Reflection and learnings
After the dust had settled I wanted to understand how this error had been made. The offending dimension was known to be a critical parameter, tested, developed and proven on test rigs and carried through to the prototype machine. The module had been vigorously reviewed and the designer was someone who was very capable and conscientious. However, critically they hadn’t worked on the prototype machine, and it appears that the importance of this dimension was not communicated well during the design phase. The dimension was inadvertently altered and the change went unnoticed in the design reviews.
In our haste to get going with the design on our clever new CAD system, we didn’t create a detailed process drawing. In hindsight I think we assumed those things would happen naturally with the new CAD system, but in my opinion 3D CAD, for all its benefits, lacks the absolute focus needed for the process design. There is just too much going on and too many distractions in the average 3D model.
Ultimately, we got there with the machine, it developed into a reliable solution and our customer was happy. But the experience highlights the importance of defining and proving critical process parameters through testing and/or calculation and then ensuring they are carried through properly and consistently. I am convinced not having a drawing that stated the critical dimensions simply which could be used to review the 3D CAD model was the root cause of the problem.
Making the cut
Another, happier example of the benefits of step-by-step process drawings is a more recent requirement I had to design a cutting mechanism to cut through a delicate web. The mechanism was a modified four-bar which had to accelerate from a standing start and accurately track the speed of the continuously moving web during the cutting process. To be successful I had to understand the relationship between the movement of the cutter’s crank driven linkage mechanism and the linear feeding of the web.

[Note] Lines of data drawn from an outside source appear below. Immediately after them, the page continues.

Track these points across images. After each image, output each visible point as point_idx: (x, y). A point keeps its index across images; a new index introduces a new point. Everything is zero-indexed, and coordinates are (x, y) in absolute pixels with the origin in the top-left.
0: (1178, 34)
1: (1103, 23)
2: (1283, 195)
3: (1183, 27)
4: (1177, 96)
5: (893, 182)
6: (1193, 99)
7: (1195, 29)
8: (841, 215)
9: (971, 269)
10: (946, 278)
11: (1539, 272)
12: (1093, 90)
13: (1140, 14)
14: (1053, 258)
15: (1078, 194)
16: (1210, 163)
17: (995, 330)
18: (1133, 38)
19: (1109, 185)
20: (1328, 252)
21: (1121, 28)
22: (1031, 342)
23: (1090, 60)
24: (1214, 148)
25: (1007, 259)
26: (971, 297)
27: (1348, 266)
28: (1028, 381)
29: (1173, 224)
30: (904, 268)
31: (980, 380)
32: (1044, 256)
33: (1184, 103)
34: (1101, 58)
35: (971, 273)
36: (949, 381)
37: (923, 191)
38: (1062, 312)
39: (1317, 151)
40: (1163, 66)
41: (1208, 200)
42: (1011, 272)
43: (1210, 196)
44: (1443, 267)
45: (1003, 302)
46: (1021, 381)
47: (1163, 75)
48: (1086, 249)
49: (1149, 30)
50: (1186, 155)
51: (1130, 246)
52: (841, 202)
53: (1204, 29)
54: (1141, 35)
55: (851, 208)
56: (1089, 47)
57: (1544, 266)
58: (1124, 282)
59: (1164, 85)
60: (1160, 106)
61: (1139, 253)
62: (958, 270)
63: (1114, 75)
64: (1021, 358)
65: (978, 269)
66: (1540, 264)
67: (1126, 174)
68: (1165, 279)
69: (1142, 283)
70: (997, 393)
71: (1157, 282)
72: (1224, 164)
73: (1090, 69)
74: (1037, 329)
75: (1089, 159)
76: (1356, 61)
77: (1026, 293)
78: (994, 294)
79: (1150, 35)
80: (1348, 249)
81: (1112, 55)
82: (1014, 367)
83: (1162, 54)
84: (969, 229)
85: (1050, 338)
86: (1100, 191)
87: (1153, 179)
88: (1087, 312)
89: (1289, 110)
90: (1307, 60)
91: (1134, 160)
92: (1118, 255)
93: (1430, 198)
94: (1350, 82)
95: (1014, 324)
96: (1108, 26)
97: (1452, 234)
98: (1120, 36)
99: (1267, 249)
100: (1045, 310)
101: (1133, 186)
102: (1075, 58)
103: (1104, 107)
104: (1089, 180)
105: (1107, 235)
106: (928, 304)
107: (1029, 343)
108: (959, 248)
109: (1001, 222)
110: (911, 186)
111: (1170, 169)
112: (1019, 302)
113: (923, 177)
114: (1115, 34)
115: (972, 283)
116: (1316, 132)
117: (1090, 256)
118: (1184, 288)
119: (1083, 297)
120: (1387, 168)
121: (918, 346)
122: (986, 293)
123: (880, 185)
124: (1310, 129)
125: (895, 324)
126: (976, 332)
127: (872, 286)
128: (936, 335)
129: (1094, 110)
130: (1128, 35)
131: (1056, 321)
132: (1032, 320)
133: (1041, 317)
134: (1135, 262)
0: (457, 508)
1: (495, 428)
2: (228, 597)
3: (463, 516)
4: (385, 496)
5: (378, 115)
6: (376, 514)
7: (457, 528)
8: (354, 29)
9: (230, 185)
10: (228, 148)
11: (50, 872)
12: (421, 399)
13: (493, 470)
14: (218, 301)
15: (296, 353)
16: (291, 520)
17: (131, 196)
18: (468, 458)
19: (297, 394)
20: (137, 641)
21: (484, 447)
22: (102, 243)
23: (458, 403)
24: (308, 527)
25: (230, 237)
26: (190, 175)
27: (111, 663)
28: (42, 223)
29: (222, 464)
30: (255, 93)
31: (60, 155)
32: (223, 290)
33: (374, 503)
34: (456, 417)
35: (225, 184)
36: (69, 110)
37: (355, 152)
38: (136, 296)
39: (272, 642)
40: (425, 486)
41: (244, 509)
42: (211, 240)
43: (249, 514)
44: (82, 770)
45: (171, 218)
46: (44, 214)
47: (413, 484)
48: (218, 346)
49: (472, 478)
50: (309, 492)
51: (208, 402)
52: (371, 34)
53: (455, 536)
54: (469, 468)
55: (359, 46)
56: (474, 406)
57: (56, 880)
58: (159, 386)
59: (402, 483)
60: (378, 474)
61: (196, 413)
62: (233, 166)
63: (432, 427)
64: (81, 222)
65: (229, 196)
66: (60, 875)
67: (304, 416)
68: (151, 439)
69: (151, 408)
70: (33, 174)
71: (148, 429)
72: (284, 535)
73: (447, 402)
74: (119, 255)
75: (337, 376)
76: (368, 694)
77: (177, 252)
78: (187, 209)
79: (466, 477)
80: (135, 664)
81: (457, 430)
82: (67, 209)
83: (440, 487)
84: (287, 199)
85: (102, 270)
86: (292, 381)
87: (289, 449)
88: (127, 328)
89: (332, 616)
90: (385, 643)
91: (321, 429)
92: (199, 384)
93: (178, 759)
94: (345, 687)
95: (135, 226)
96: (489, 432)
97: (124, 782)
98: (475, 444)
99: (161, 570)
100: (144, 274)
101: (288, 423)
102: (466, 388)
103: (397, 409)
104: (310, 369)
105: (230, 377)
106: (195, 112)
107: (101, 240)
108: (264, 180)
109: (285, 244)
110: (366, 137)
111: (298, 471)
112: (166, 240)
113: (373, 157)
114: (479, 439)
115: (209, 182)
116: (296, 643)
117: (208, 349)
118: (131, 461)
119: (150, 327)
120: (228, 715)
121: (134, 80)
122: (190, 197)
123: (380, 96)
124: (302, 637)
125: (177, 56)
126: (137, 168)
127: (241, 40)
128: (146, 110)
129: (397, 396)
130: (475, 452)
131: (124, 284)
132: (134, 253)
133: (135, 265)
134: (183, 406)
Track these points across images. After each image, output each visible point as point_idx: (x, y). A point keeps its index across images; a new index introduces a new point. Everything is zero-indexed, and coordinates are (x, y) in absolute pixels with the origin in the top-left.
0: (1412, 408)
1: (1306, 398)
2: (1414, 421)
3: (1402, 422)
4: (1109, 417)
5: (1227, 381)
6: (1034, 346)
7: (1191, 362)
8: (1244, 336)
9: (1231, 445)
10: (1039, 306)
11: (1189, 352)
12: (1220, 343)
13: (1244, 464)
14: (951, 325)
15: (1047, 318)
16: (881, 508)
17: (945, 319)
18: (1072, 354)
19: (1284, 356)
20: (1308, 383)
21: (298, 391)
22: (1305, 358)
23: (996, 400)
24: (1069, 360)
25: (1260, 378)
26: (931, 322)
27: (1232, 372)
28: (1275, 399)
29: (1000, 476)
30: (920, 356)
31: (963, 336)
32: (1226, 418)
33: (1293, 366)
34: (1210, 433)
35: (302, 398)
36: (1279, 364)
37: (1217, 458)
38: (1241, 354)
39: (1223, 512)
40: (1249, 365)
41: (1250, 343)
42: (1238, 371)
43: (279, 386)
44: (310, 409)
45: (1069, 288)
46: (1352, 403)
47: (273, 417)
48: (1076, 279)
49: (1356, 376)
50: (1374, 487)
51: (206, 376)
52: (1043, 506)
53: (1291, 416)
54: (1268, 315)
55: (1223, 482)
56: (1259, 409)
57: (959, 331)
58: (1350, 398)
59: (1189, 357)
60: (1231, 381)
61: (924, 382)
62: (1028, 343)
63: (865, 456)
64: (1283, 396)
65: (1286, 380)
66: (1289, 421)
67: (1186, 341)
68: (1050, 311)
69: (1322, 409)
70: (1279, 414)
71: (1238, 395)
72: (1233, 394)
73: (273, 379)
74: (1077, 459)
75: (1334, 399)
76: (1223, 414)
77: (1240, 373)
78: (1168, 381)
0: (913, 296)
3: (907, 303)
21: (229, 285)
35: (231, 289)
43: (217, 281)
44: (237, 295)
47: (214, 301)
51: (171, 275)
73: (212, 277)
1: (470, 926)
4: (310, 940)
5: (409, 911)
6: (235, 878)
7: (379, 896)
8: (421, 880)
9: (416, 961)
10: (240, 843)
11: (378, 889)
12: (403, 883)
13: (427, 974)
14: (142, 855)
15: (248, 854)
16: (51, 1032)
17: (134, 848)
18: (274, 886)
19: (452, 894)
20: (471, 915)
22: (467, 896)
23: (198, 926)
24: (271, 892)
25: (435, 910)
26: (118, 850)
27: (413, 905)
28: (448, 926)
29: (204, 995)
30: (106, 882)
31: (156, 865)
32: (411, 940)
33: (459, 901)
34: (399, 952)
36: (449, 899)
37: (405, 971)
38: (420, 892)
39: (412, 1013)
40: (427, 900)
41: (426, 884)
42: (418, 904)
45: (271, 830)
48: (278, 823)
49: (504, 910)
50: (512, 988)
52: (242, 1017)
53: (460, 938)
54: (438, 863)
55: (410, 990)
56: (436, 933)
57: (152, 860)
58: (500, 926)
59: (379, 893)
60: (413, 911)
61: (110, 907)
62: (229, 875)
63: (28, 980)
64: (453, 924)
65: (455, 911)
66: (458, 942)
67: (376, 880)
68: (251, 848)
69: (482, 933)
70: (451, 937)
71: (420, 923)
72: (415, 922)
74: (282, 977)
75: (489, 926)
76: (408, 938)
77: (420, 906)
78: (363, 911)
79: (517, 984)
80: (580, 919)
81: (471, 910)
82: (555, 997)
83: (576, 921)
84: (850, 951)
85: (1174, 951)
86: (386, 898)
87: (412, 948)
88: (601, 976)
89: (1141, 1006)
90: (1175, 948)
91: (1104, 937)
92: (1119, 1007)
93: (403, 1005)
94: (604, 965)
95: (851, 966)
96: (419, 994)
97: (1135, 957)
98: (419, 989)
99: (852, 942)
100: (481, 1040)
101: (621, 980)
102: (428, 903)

Creating the geometry for the linkage was fairly straight-forward, but I knew that the detail in how the two separate systems interacted was critical to the success of the system. The entire cycle happened in less than 100 milliseconds and packaging around the area was very tight so I had no room for trial and error.
Creating a step-by-step process drawing allowed me to define the pivot centres of the linkage, then work out the rotational speed of the crank. It was then possible to create a motion curve for the servo and then check when the first contact happened and that the cutter tracked the web speed accurately. This was all done in a 2D CAD cartoon strip drawing with each step equating to 1mm movement of the web. Once this was all defined it was carried through to the 3D CAD model and eventually into manufacture.
Time well spent
I am pleased to say the system worked pretty much straight out of the box and I am utterly convinced that my cartoon strip was key to the success of the design. It allowed me to fully understand how everything worked before any metal was cut. Having this knowledge meant I was ahead of the learning curve when we came to commission the mechanism and we had an untainted reference document that clearly showed where each part of the mechanism needed to be at any one time. This saved time when setting up the machine and the drawing was invaluable when it came to reviewing high-speed camera footage once everything was running. It also acted as a good selling tool – with a little bit of explanation even the most un-technically minded person could gain an understanding of how the system worked from looking at the drawing.
Therefore, I believe the slight overhead of producing step-by-step, cartoon strip drawings like the ones I describe is outweighed by the benefits they provide. They promote deeper understanding of the process and its geometry and are a record of the process requirements at the very first principals of the design. They are a great source to sense check, guide and review the design as it grows in complexity and scope. Finally, they are a great way of communicating the absolute requirements needed to the wider project team. Producing them may be unglamourous, laborious and time-consuming but they are a key requirement in understanding your product and process from the earliest stage throughout the project’s life.